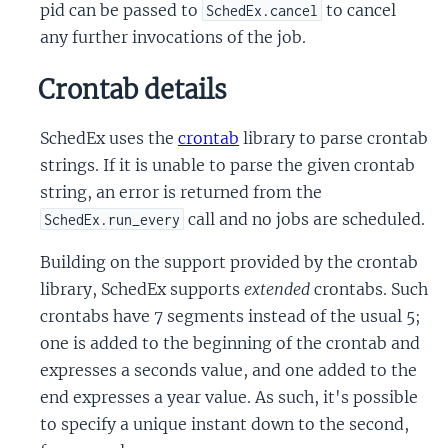
pid can be passed to
to cancel
SchedEx.cancel
any further invocations of the job.
Crontab details
SchedEx uses the
crontab
library to parse crontab
strings. If it is unable to parse the given crontab
string, an error is returned from the
call and no jobs are scheduled.
SchedEx.run_every
Building on the support provided by the crontab
library, SchedEx supports
extended
crontabs. Such
crontabs have 7 segments instead of the usual 5;
one is added to the beginning of the crontab and
expresses a seconds value, and one added to the
end expresses a year value. As such, it's possible
to specify a unique instant down to the second,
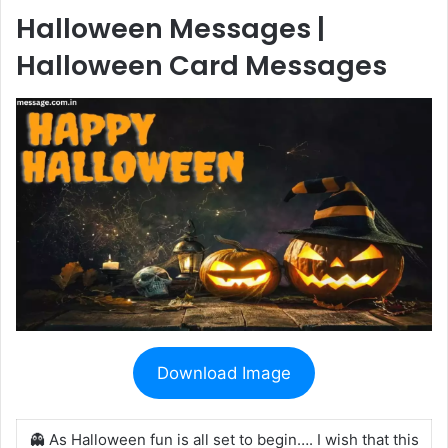
Halloween Messages |
Halloween Card Messages
Download Image
👻 As Halloween fun is all set to begin…. I wish that this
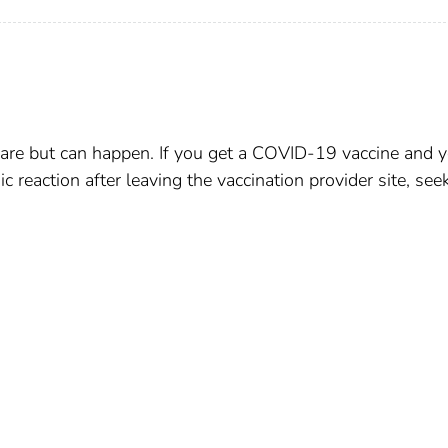
e rare but can happen. If you get a COVID-19 vaccine and 
c reaction after leaving the vaccination provider site, see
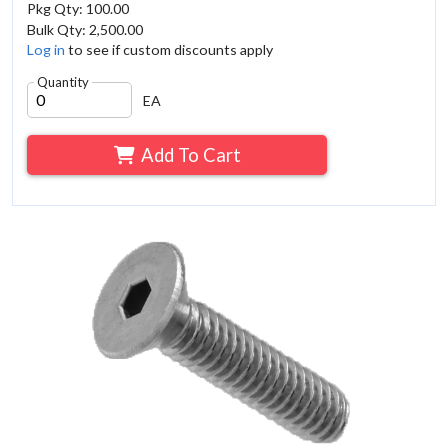
Pkg Qty: 100.00
Bulk Qty: 2,500.00
Log in
to see if custom discounts apply
Quantity
EA
Add To Cart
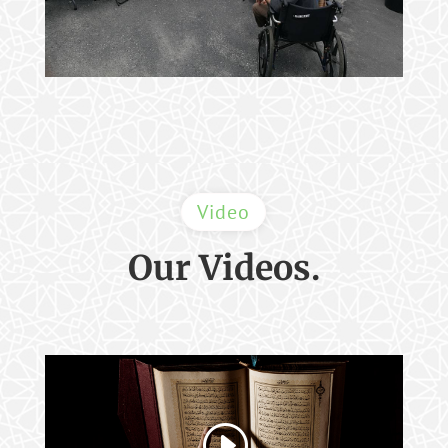
Video
Our Videos.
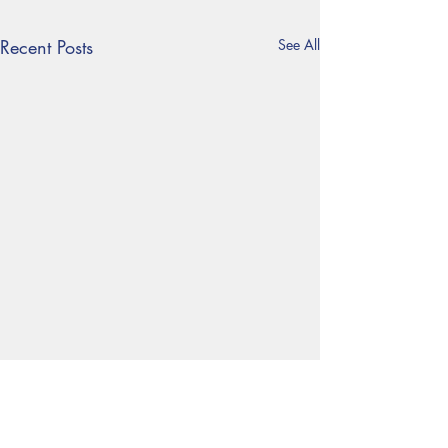
Recent Posts
See All
Year 6 Residential trip
Each year, our Year 6 pupils
Follow us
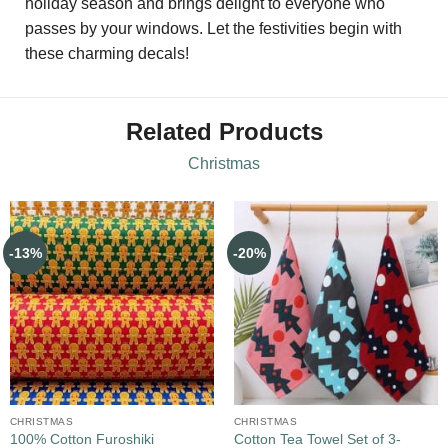
holiday season and brings delight to everyone who
passes by your windows. Let the festivities begin with
these charming decals!
Related Products
Christmas
-13%
-20%
CHRISTMAS
CHRISTMAS
100% Cotton Furoshiki
Cotton Tea Towel Set of 3-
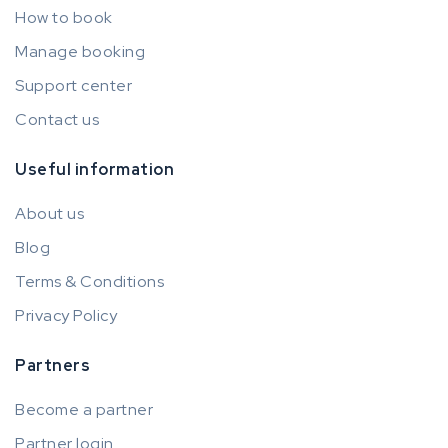
How to book
Manage booking
Support center
Contact us
Useful information
About us
Blog
Terms & Conditions
Privacy Policy
Partners
Become a partner
Partner login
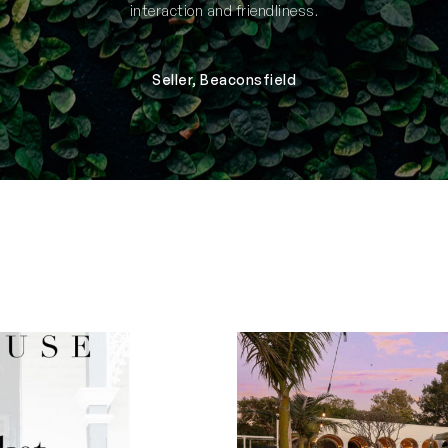
interaction and friendliness.
Seller, Beaconsfield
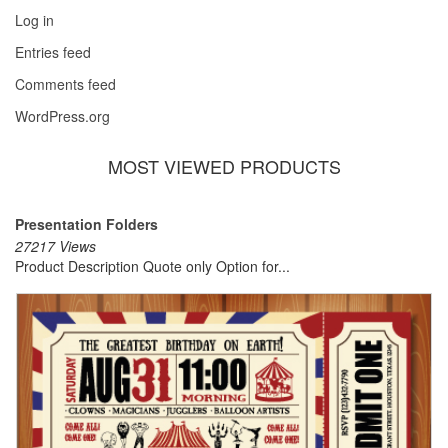
Log in
Entries feed
Comments feed
WordPress.org
MOST VIEWED PRODUCTS
Presentation Folders
27217 Views
Product Description Quote only Option for...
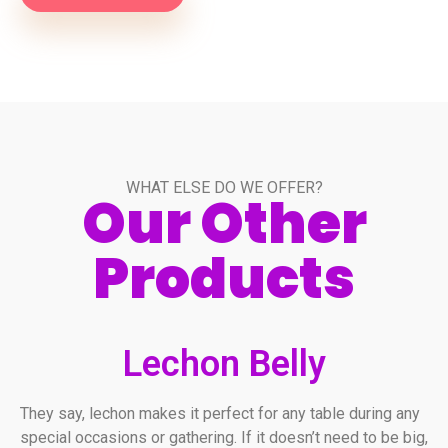
WHAT ELSE DO WE OFFER?
Our Other
Products
Lechon Belly
They say, lechon makes it perfect for any table during any
special occasions or gathering. If it doesn’t need to be big,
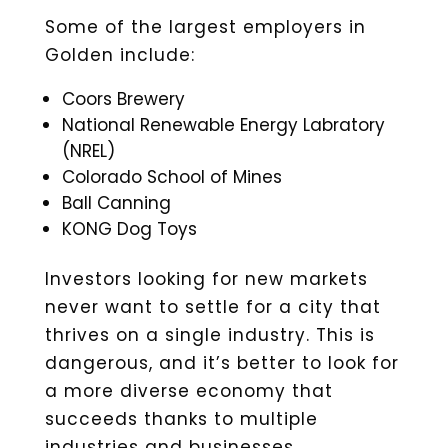
Some of the largest employers in
Golden include:
Coors Brewery
National Renewable Energy Labratory
(NREL)
Colorado School of Mines
Ball Canning
KONG Dog Toys
Investors looking for new markets
never want to settle for a city that
thrives on a single industry. This is
dangerous, and it’s better to look for
a more diverse economy that
succeeds thanks to multiple
industries and businesses.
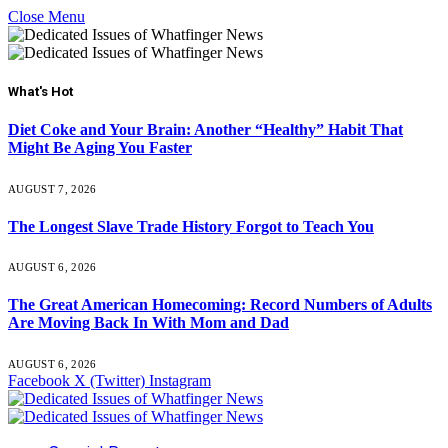
Close Menu
What's Hot
Diet Coke and Your Brain: Another “Healthy” Habit That
Might Be Aging You Faster
AUGUST 7, 2026
The Longest Slave Trade History Forgot to Teach You
AUGUST 6, 2026
The Great American Homecoming: Record Numbers of Adults
Are Moving Back In With Mom and Dad
AUGUST 6, 2026
Facebook
X (Twitter)
Instagram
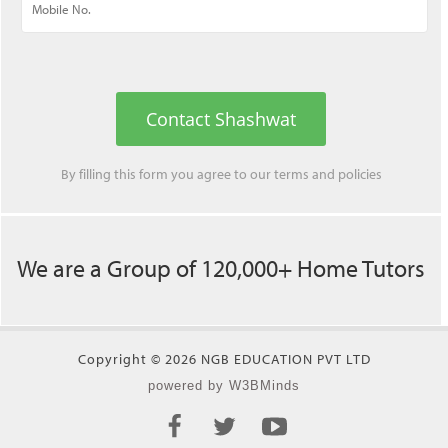
Contact Shashwat
By filling this form you agree to our
terms
and
policies
We are a Group of 120,000+ Home Tutors
Copyright © 2026 NGB EDUCATION PVT LTD
powered by W3BMinds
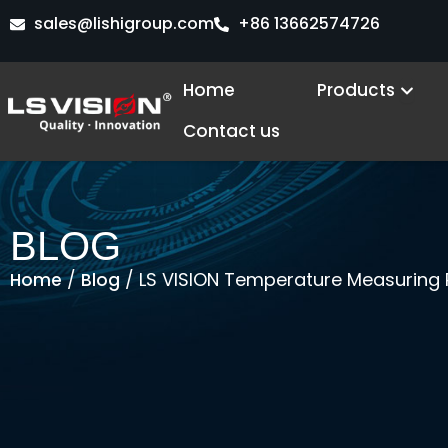
Skip
sales@lishigroup.com
+86 13662574726
to
content
Open
Home
Products
Contact us
BLOG
/
/ LS VISION Temperature Measuring
Home
Blog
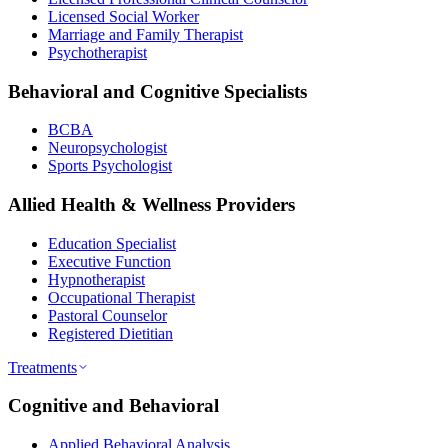
Licensed Social Worker
Marriage and Family Therapist
Psychotherapist
Behavioral and Cognitive Specialists
BCBA
Neuropsychologist
Sports Psychologist
Allied Health & Wellness Providers
Education Specialist
Executive Function
Hypnotherapist
Occupational Therapist
Pastoral Counselor
Registered Dietitian
Treatments
Cognitive and Behavioral
Applied Behavioral Analysis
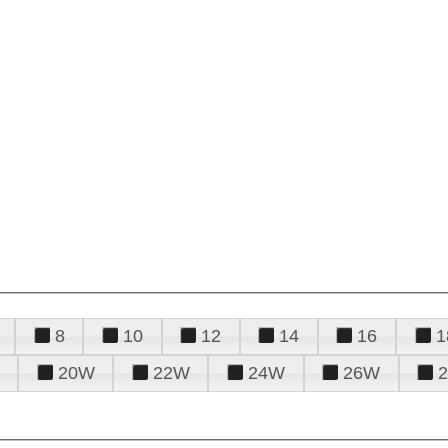
8
10
12
14
16
1
20W
22W
24W
26W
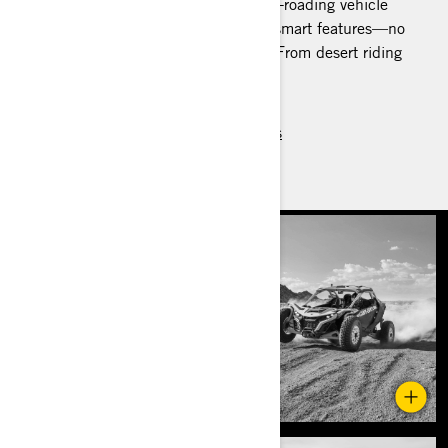
The Maverick R is a lean, mean, off-roading vehicle
with industry-leading 240 HP and smart features—no
matter which package you choose. From desert riding
to dunes to off the beaten path.
Recommended Performance Models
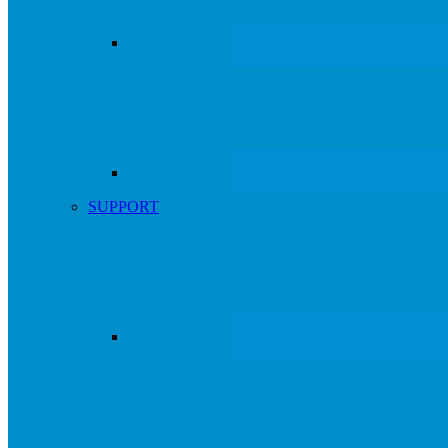
SUPPORT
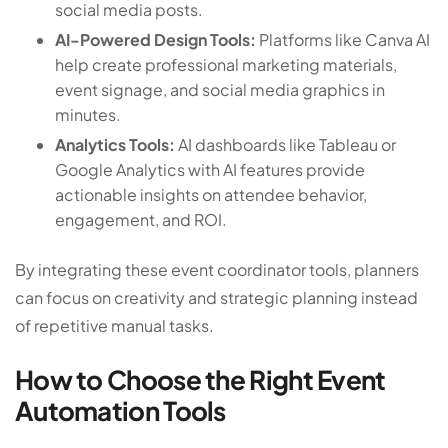
social media posts.
AI-Powered Design Tools:
Platforms like Canva AI
help create professional marketing materials,
event signage, and social media graphics in
minutes.
Analytics Tools:
AI dashboards like Tableau or
Google Analytics with AI features provide
actionable insights on attendee behavior,
engagement, and ROI.
By integrating these event coordinator tools, planners
can focus on creativity and strategic planning instead
of repetitive manual tasks.
How to Choose the Right Event
Automation Tools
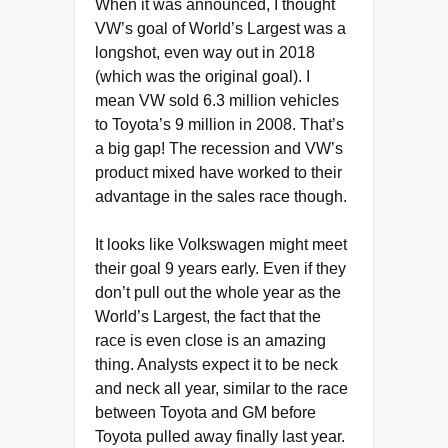
When it was announced, I thought
VW’s goal of World’s Largest was a
longshot, even way out in 2018
(which was the original goal). I
mean VW sold 6.3 million vehicles
to Toyota’s 9 million in 2008. That’s
a big gap! The recession and VW’s
product mixed have worked to their
advantage in the sales race though.
It looks like Volkswagen might meet
their goal 9 years early. Even if they
don’t pull out the whole year as the
World’s Largest, the fact that the
race is even close is an amazing
thing. Analysts expect it to be neck
and neck all year, similar to the race
between Toyota and GM before
Toyota pulled away finally last year.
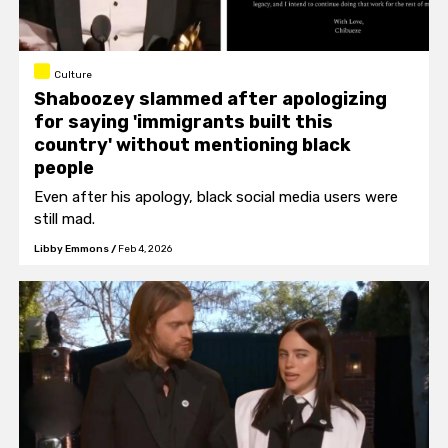
Culture
Shaboozey slammed after apologizing
for saying 'immigrants built this
country' without mentioning black
people
Even after his apology, black social media users were
still mad.
Libby Emmons
/
Feb 4, 2026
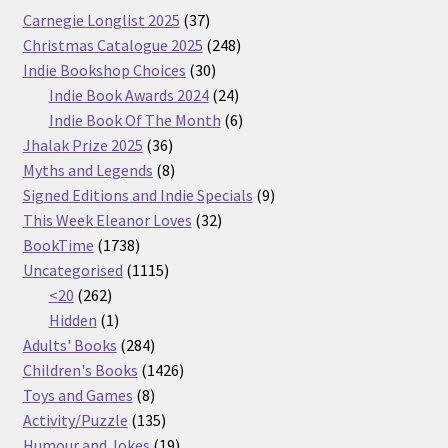
37
Carnegie Longlist 2025
37
products
248
Christmas Catalogue 2025
248
30
products
Indie Bookshop Choices
30
products
24
Indie Book Awards 2024
24
products
6
Indie Book Of The Month
6
36
products
Jhalak Prize 2025
36
products
8
Myths and Legends
8
products
9
Signed Editions and Indie Specials
9
32
products
This Week Eleanor Loves
32
1738
products
BookTime
1738
products
1115
Uncategorised
1115
262
products
<20
262
products
1
Hidden
1
product
284
Adults' Books
284
products
1426
Children's Books
1426
8
products
Toys and Games
8
products
135
Activity/Puzzle
135
products
19
Humour and Jokes
19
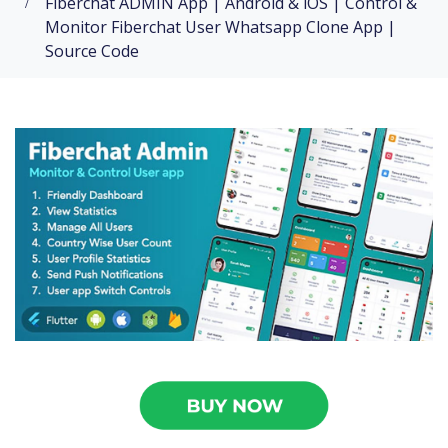
Fiberchat ADMIN App | Android & iOS | Control &
Monitor Fiberchat User Whatsapp Clone App |
Source Code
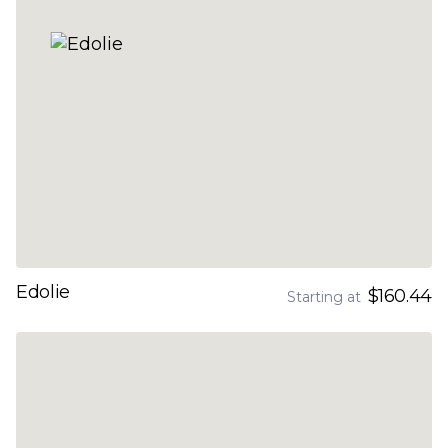
Edolie
$160.44
Starting at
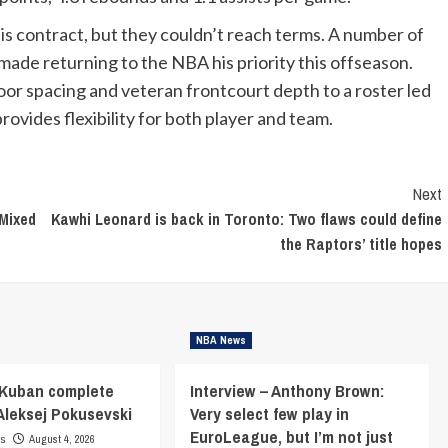
is contract, but they couldn’t reach terms. A number of
ade returning to the NBA his priority this offseason.
oor spacing and veteran frontcourt depth to a roster led
vides flexibility for both player and team.
Next
 Mixed
Kawhi Leonard is back in Toronto: Two flaws could define
the Raptors’ title hopes
NBA News
 Kuban complete
Interview – Anthony Brown:
 Aleksej Pokusevski
Very select few play in
EuroLeague, but I’m not just
ns
August 4, 2026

━━━━

Among the lines of the preceding data, which ones hold the word "Indie"? List them.

> **FINISHED EXERCISE**:
Indie Bookshop Choices
Indie Book Awards 2024
Indie Book Of The Month
Signed Editions and Indie Specials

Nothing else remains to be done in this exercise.